I have just found this in the last couple of days and am

thinking of trying it on my car's tired paint. It looks pretty

cool and a hell of a lot cheaper than having the car

re-painted which would probably work out more than

the car is worth.

What do you think?


----------



## Guest (May 6, 2013)

the surface to be treated needs to be near perfect, it seems to be intended for new or newish cars


----------



## Raptor (May 1, 2010)

Bruce said:


> the surface to be treated needs to be near perfect, it seems to be intended for new or newish cars


I was intending to flatten out the bad area's which are mainly

the clear lacquer that has started peeling and then paint

over them.


----------



## Guest (May 6, 2013)

get a good surface and it will look superb, also comes off easily if need be, seen it on an old celica and it was like a new car


----------



## no8yogi (Oct 1, 2012)

That looks amazing!! I wonder how durable it is?


----------



## Raptor (May 1, 2010)

no8yogi said:


> That looks amazing!! I wonder how durable it is?

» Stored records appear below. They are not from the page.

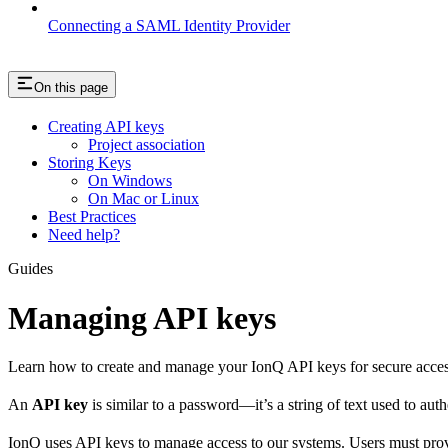
Connecting a SAML Identity Provider
On this page
Creating API keys
Project association
Storing Keys
On Windows
On Mac or Linux
Best Practices
Need help?
Guides
Managing API keys
Learn how to create and manage your IonQ API keys for secure acc
An
API key
is similar to a password—it’s a string of text used to aut
IonQ uses API keys to manage access to our systems. Users must pro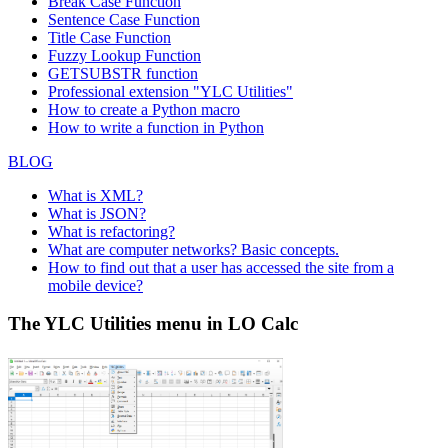
Break Case Function
Sentence Case Function
Title Case Function
Fuzzy Lookup
Function
GETSUBSTR function
Professional extension "YLC Utilities"
How to create a Python macro
How to write a function in Python
BLOG
What is XML?
What is JSON?
What is refactoring?
What are computer networks? Basic concepts.
How to find out that a user has accessed the site from a
mobile device?
The YLC Utilities menu in LO Calc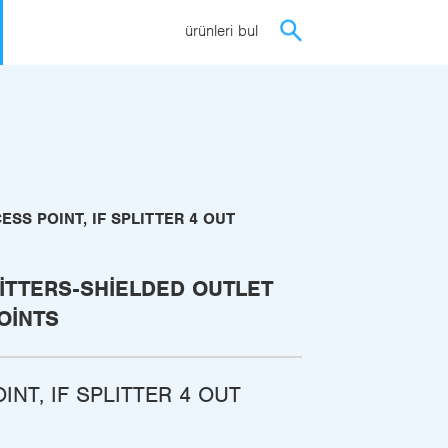
ürünleri bul
ESS POINT, IF SPLITTER 4 OUT
ITTERS-SHIELDED OUTLET
OINTS
INT, IF SPLITTER 4 OUT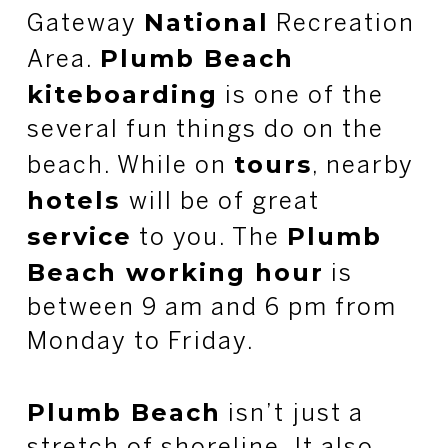
National
Gateway
Recreation
Plumb Beach
Area.
kiteboarding
is one of the
several fun things do on the
tours
beach. While on
, nearby
hotels
will be of great
service
Plumb
to you. The
Beach working hour
is
between 9 am and 6 pm from
Monday to Friday.
Plumb Beach
isn’t just a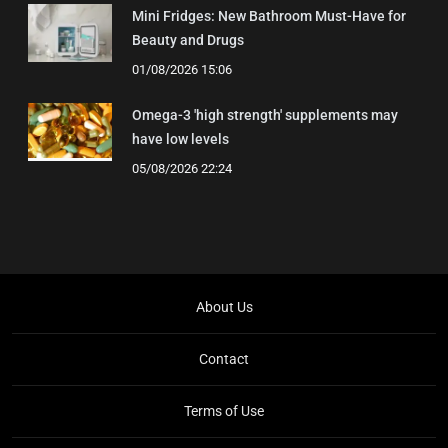
Mini Fridges: New Bathroom Must-Have for
Beauty and Drugs
01/08/2026 15:06
Omega-3 'high strength' supplements may
have low levels
05/08/2026 22:24
About Us
Contact
Terms of Use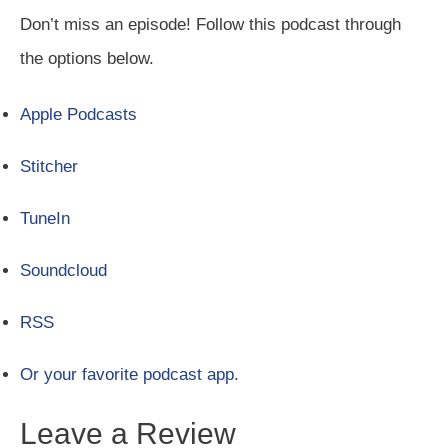
Don’t miss an episode! Follow this podcast through
the options below.
Apple Podcasts
Stitcher
TuneIn
Soundcloud
RSS
Or your favorite podcast app.
Leave a Review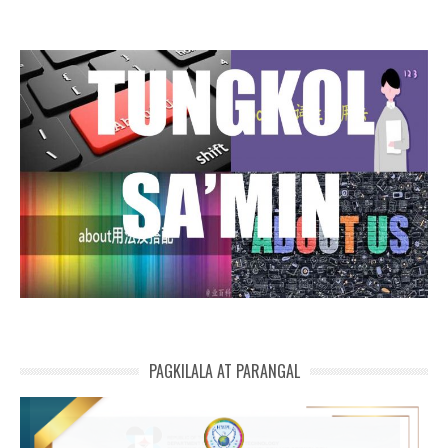
PAGKILALA AT PARANGAL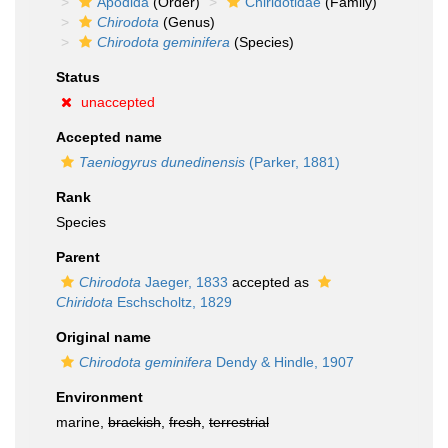
Apodida
(Order)
Chiridotidae
(Family)
Chirodota
(Genus)
Chirodota geminifera
(Species)
Status
unaccepted
Accepted name
Taeniogyrus dunedinensis
(Parker, 1881)
Rank
Species
Parent
Chirodota
Jaeger, 1833
accepted as
Chiridota
Eschscholtz, 1829
Original name
Chirodota geminifera
Dendy & Hindle, 1907
Environment
marine,
brackish
,
fresh
,
terrestrial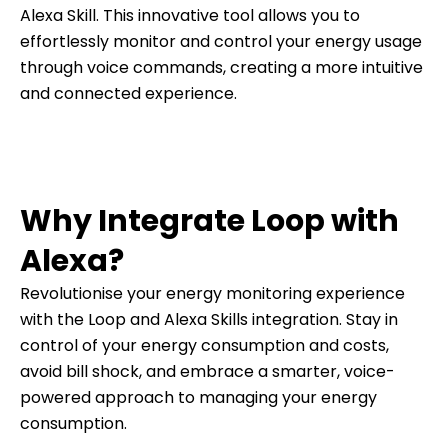
Alexa Skill. This innovative tool allows you to
effortlessly monitor and control your energy usage
through voice commands, creating a more intuitive
and connected experience.
Why Integrate Loop with
Alexa?
Revolutionise your energy monitoring experience
with the Loop and Alexa Skills integration. Stay in
control of your energy consumption and costs,
avoid bill shock, and embrace a smarter, voice-
powered approach to managing your energy
consumption.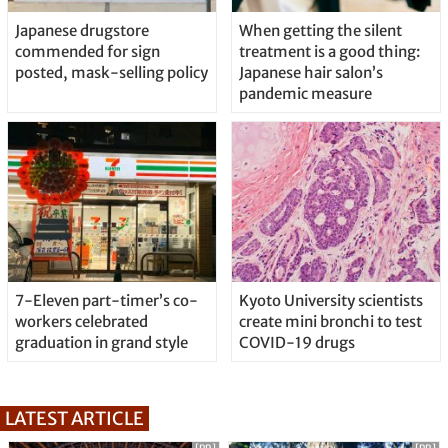
Japanese drugstore
When getting the silent
commended for sign
treatment is a good thing:
posted, mask-selling policy
Japanese hair salon’s
pandemic measure
7-Eleven part-timer’s co-
Kyoto University scientists
workers celebrated
create mini bronchi to test
graduation in grand style
COVID-19 drugs
LATEST ARTICLE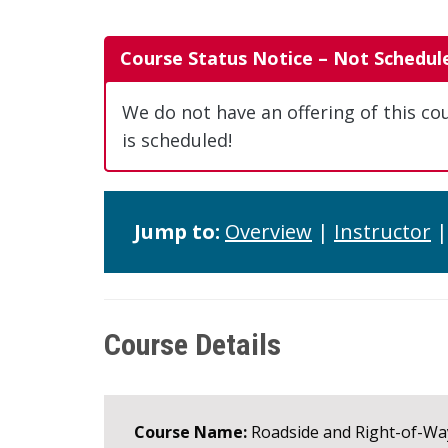
Course Status Notice – Not Schedul
We do not have an offering of this co
is scheduled!
Jump to:
Overview
|
Instructor
Course Details
Course Name:
Roadside and Right-of-W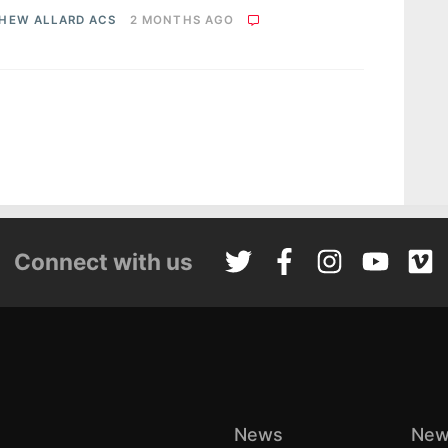
HEW ALLARD ACS
2 MONTHS AGO
Connect with us
News
New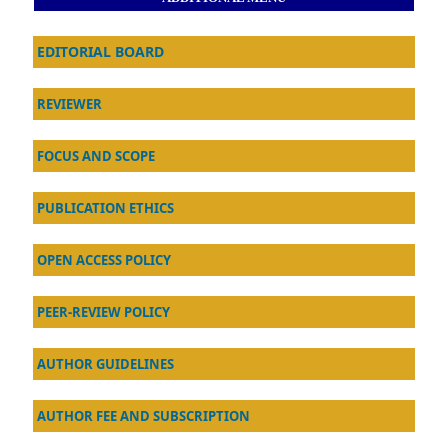
EDITORIAL BOARD
REVIEWER
FOCUS AND SCOPE
PUBLICATION ETHICS
OPEN ACCESS POLICY
PEER-REVIEW POLICY
AU
THOR GUIDELINES
AUTHOR FEE AND SUBSCRIPTION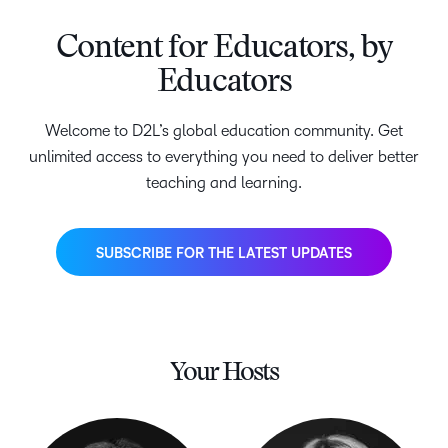
Content for Educators, by
Educators
Welcome to D2L’s global education community. Get
unlimited access to everything you need to deliver better
teaching and learning.
SUBSCRIBE FOR THE LATEST UPDATES
Your Hosts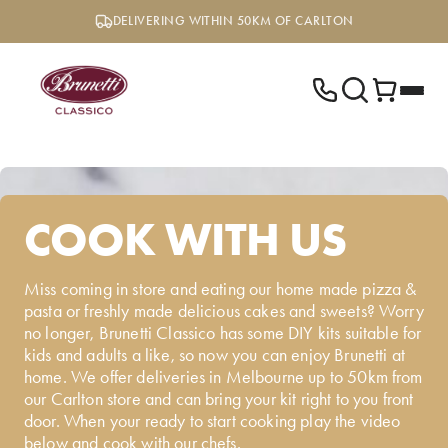
Skip
DELIVERING WITHIN 50KM OF CARLTON
to
content
COOK WITH US
Miss coming in store and eating our home made pizza &
pasta or freshly made delicious cakes and sweets? Worry
no longer, Brunetti Classico has some DIY kits suitable for
kids and adults a like, so now you can enjoy Brunetti at
home. We offer deliveries in Melbourne up to 50km from
our Carlton store and can bring your kit right to you front
door. When your ready to start cooking play the video
below and cook with our chefs.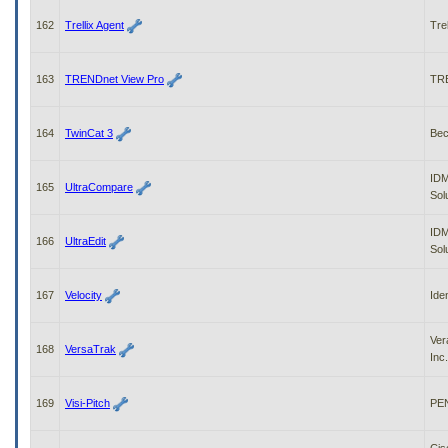
162
Trellix Agent
Trel
163
TRENDnet View Pro
TR
164
TwinCat 3
Bec
IDM
165
UltraCompare
Sol
IDM
166
UltraEdit
Sol
167
Velocity
Ide
Ver
168
VersaTrak
Inc.
169
Visi-Pitch
PEN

Should last a good few years with care.

http://www.dipyourcar.com/forums/showthread.php?682-How-long-does-Plasti-Dip-last-!-Whats-the-longest-you-ve-had-a-car-Dipped-!


----------



## ralphy (Nov 24, 2008)

I have seen the results on motorbike panels and it looked very good: at the time you could only produce a matt effect but I believe it is now possible to obtain a gloss finish.

R


----------



## Raptor (May 1, 2010)

Well, I bought a can of plasti dip to have a play

with and must say I'm pretty impressed. I decided

to tidy up my wing mirrors and sprayed a couple

of the badges on the rear.

Basically mask off the area to be sprayed, apply a

lite coat and then around four or five further coats

one coat every 15 mins. Then remove masking and

any excess plasti dip and hey presto.

Wing mirror before



Wing mirror after



Rear badge before



And after


----------